Supplied material START
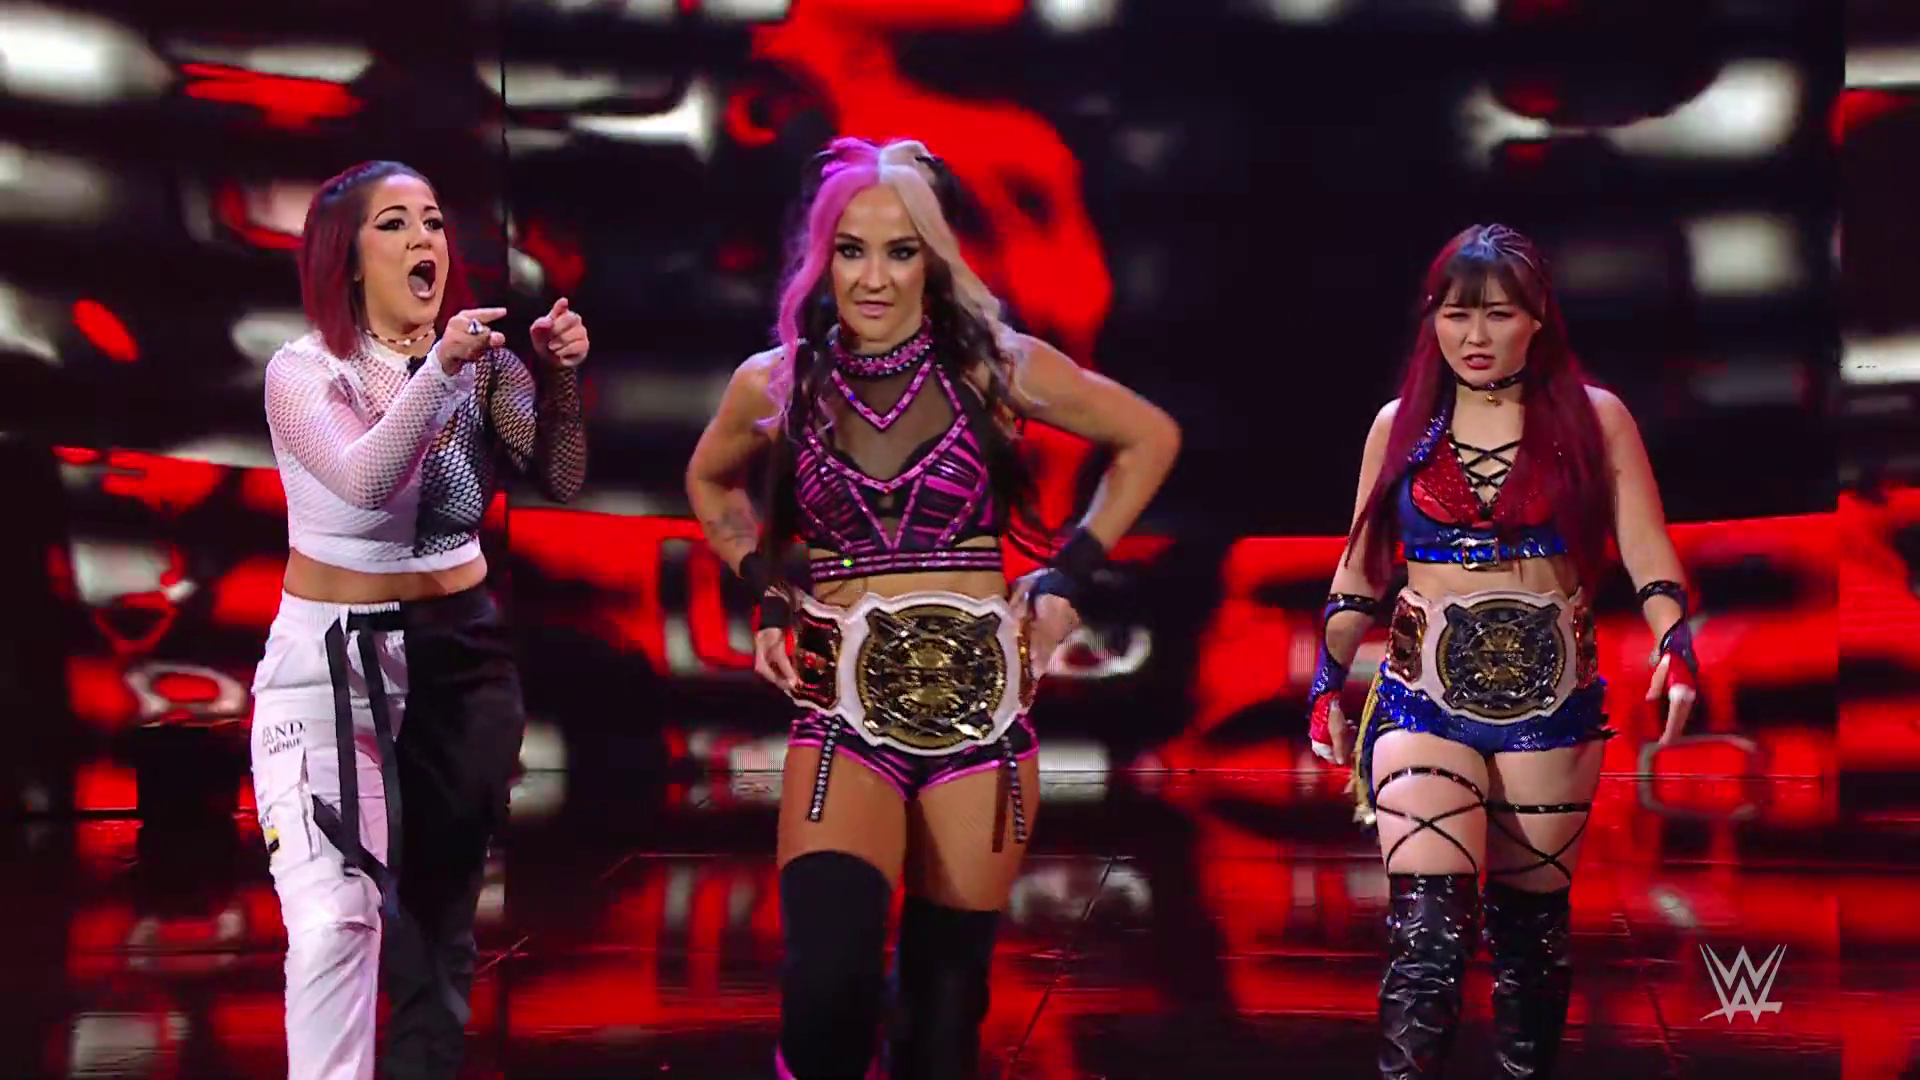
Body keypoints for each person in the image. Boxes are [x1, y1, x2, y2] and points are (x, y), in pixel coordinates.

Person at [686, 136, 1179, 1079]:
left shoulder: (996, 369)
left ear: (934, 260)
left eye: (900, 251)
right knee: (826, 997)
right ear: (822, 259)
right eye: (852, 251)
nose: (874, 277)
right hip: (841, 720)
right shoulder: (776, 382)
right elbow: (711, 483)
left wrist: (1066, 580)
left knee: (940, 1027)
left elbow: (1147, 437)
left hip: (979, 727)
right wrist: (770, 590)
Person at [1307, 224, 1698, 1079]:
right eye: (1456, 315)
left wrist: (1675, 643)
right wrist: (1326, 679)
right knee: (1426, 940)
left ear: (1538, 319)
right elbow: (1359, 571)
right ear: (1432, 322)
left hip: (1551, 705)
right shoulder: (1400, 426)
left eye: (1497, 314)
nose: (1474, 336)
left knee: (1531, 939)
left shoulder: (1595, 419)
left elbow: (1647, 550)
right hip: (1419, 699)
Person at [248, 159, 589, 1080]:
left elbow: (559, 476)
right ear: (349, 259)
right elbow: (364, 482)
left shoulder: (486, 367)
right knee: (338, 915)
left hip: (461, 656)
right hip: (333, 662)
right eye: (394, 224)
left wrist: (559, 380)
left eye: (432, 221)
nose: (422, 240)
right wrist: (438, 373)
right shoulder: (304, 372)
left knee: (440, 925)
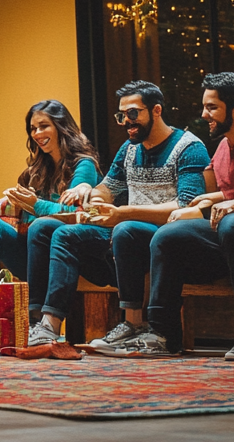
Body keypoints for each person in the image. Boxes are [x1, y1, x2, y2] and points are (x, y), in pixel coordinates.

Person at [25, 81, 209, 347]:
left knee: (126, 229)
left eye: (133, 114)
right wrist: (90, 191)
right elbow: (108, 188)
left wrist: (122, 213)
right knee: (55, 231)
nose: (126, 122)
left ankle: (134, 323)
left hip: (166, 233)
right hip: (126, 231)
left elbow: (188, 206)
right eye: (121, 115)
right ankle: (46, 326)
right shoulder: (129, 148)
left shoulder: (188, 147)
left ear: (156, 110)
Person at [131, 71, 234, 361]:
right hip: (230, 238)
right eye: (205, 106)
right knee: (168, 235)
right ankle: (163, 332)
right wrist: (212, 198)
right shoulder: (224, 146)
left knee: (233, 223)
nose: (204, 114)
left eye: (212, 107)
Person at [0, 100, 101, 282]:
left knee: (39, 227)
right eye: (33, 128)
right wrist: (15, 207)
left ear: (61, 127)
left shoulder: (84, 165)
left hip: (69, 252)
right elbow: (30, 218)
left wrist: (35, 204)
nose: (37, 134)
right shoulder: (37, 169)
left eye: (43, 126)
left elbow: (78, 215)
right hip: (35, 251)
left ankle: (35, 306)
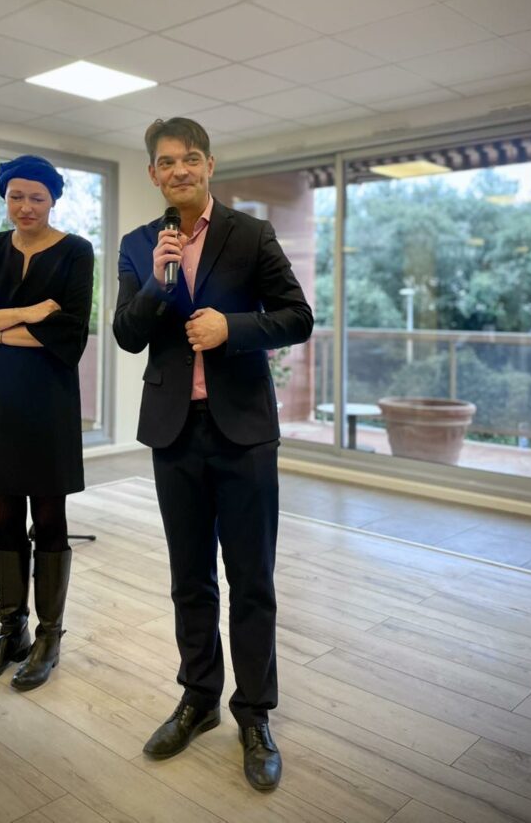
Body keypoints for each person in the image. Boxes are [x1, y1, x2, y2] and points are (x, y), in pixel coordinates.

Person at [114, 117, 313, 792]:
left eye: (191, 158)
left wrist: (235, 327)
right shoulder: (139, 245)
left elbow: (297, 316)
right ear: (153, 174)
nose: (180, 170)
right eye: (167, 162)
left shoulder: (250, 234)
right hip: (174, 432)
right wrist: (156, 283)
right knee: (189, 578)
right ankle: (198, 698)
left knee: (251, 580)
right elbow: (126, 335)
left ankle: (254, 714)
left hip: (245, 433)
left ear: (209, 165)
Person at [0, 155, 93, 691]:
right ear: (5, 198)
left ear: (53, 200)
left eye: (37, 197)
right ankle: (12, 633)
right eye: (16, 196)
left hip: (48, 401)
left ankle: (49, 636)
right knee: (3, 517)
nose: (26, 207)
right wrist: (26, 316)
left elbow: (70, 334)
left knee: (49, 518)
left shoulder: (76, 251)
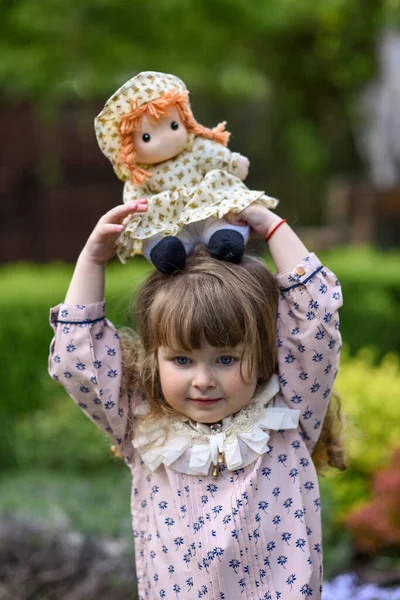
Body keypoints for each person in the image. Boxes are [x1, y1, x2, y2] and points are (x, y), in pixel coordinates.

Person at [48, 200, 346, 600]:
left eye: (226, 358)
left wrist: (272, 226)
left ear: (262, 355)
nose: (203, 380)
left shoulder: (288, 411)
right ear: (156, 358)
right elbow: (77, 361)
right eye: (182, 360)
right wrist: (91, 260)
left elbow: (317, 319)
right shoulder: (142, 424)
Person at [95, 71, 277, 272]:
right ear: (128, 147)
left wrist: (233, 163)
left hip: (206, 208)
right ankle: (167, 252)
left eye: (173, 125)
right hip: (167, 223)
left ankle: (223, 239)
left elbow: (217, 158)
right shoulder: (140, 176)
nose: (164, 139)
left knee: (220, 221)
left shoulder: (197, 150)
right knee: (158, 236)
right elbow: (135, 204)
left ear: (185, 119)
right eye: (146, 137)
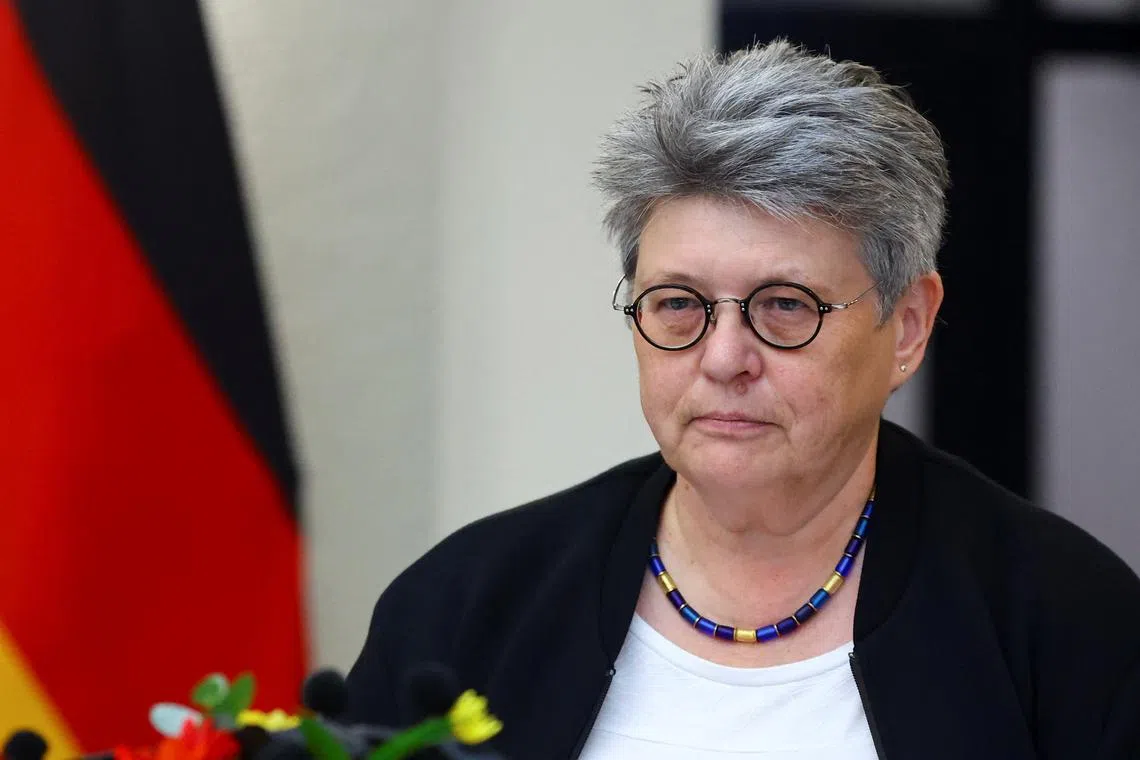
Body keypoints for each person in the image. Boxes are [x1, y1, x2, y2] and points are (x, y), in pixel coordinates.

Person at [344, 40, 1140, 758]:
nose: (724, 358)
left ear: (907, 326)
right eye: (678, 304)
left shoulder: (1066, 622)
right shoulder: (466, 604)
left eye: (786, 305)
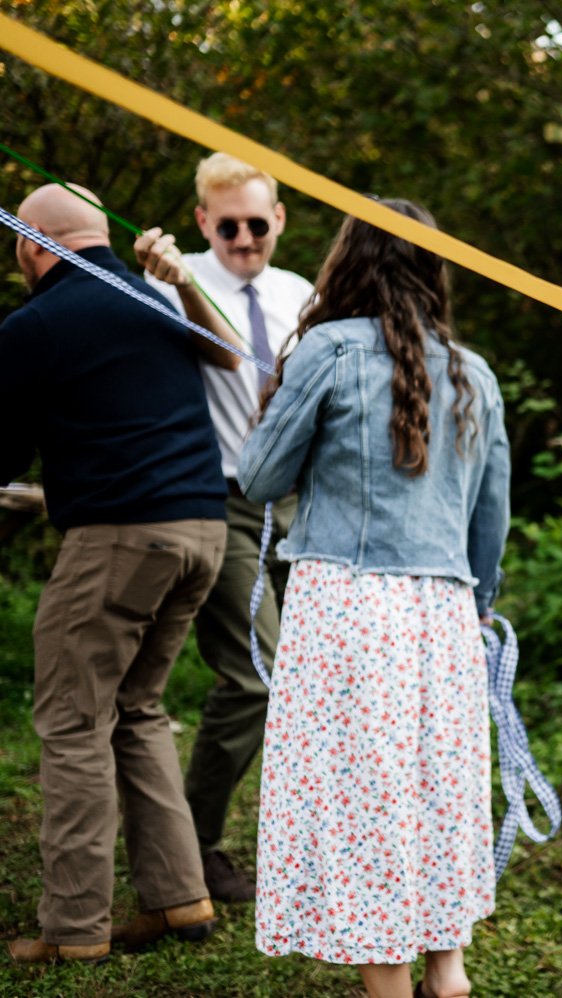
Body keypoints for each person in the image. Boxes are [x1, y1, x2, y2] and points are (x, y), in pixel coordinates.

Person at [238, 198, 509, 998]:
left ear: (347, 259)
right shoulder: (476, 372)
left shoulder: (324, 351)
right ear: (433, 269)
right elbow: (489, 521)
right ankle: (446, 971)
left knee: (364, 797)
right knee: (435, 788)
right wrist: (479, 601)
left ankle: (389, 985)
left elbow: (257, 477)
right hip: (445, 610)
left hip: (347, 607)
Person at [0, 184, 243, 963]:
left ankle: (73, 931)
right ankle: (180, 899)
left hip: (120, 541)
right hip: (203, 528)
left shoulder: (35, 324)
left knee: (73, 722)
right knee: (136, 709)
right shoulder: (159, 300)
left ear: (35, 244)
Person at [144, 152, 316, 903]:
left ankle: (310, 838)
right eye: (227, 226)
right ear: (201, 223)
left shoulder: (301, 293)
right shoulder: (170, 278)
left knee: (312, 677)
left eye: (256, 223)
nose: (243, 239)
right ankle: (196, 848)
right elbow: (208, 354)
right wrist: (179, 279)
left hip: (299, 502)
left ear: (278, 219)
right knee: (255, 677)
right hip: (218, 496)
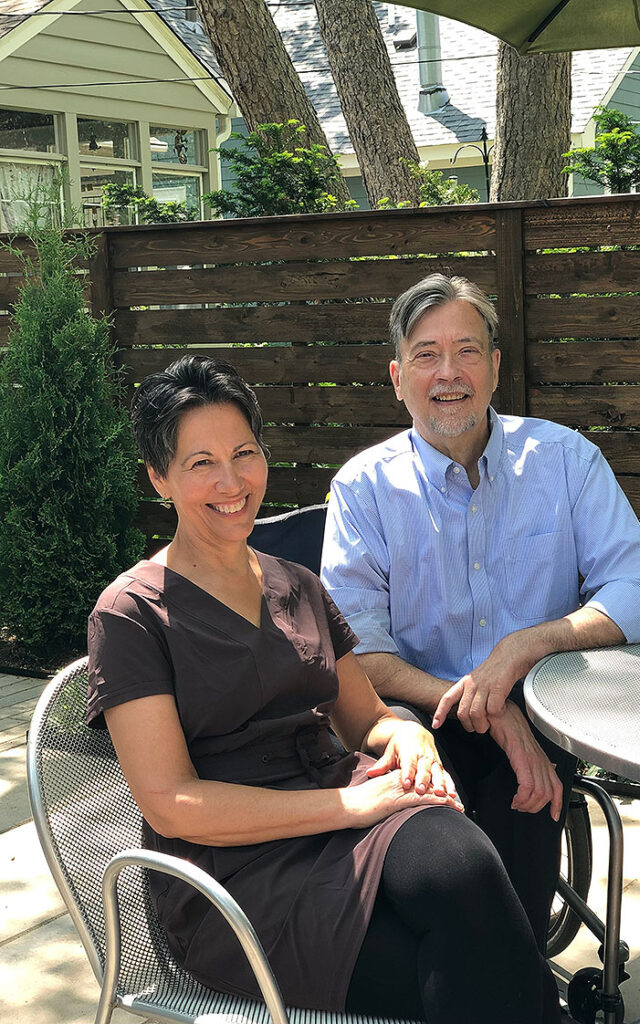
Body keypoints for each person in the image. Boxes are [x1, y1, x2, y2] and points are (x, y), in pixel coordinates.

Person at [87, 354, 565, 1024]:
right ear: (159, 477)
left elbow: (364, 719)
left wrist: (407, 733)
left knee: (466, 872)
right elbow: (173, 805)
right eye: (200, 463)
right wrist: (350, 805)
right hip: (232, 876)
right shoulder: (131, 615)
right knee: (482, 967)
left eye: (243, 453)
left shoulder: (295, 583)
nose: (231, 481)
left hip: (341, 805)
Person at [321, 274, 640, 953]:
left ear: (496, 367)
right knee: (435, 832)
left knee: (522, 791)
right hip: (416, 709)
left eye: (467, 351)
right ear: (397, 376)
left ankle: (499, 984)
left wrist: (521, 649)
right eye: (426, 354)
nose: (447, 373)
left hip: (541, 705)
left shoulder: (565, 461)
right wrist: (483, 703)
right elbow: (359, 656)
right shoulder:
Supplied material END
Problem requirements:
Within the material above, only the stretch from the line holding "left knee: (220, 221)" through the line holding "left ankle: (389, 985)" is to be restated exactly. Pictures are dropped.

Reply:
left knee: (220, 221)
left shoulder: (197, 150)
right knee: (158, 236)
right elbow: (135, 204)
left ear: (185, 119)
right eye: (146, 137)
Body keypoints for each person in the image. Boxes are [x1, y1, x2, y2] and points are (x, y), in pixel coordinates.

Person at [344, 40, 1140, 758]:
nose: (724, 358)
left ear: (907, 326)
right eye: (678, 304)
left shoulder: (1066, 622)
right shoulder: (466, 604)
left eye: (786, 305)
Body keypoints for each person in the image. Boxes are [x1, y1, x2, y2] and points are (x, y), in pixel coordinates.

Person at [238, 198, 509, 998]:
left ear: (347, 259)
right shoulder: (476, 372)
left shoulder: (324, 351)
right ear: (433, 269)
right elbow: (489, 521)
right ankle: (446, 971)
left knee: (364, 797)
right knee: (435, 788)
right wrist: (479, 601)
left ankle: (389, 985)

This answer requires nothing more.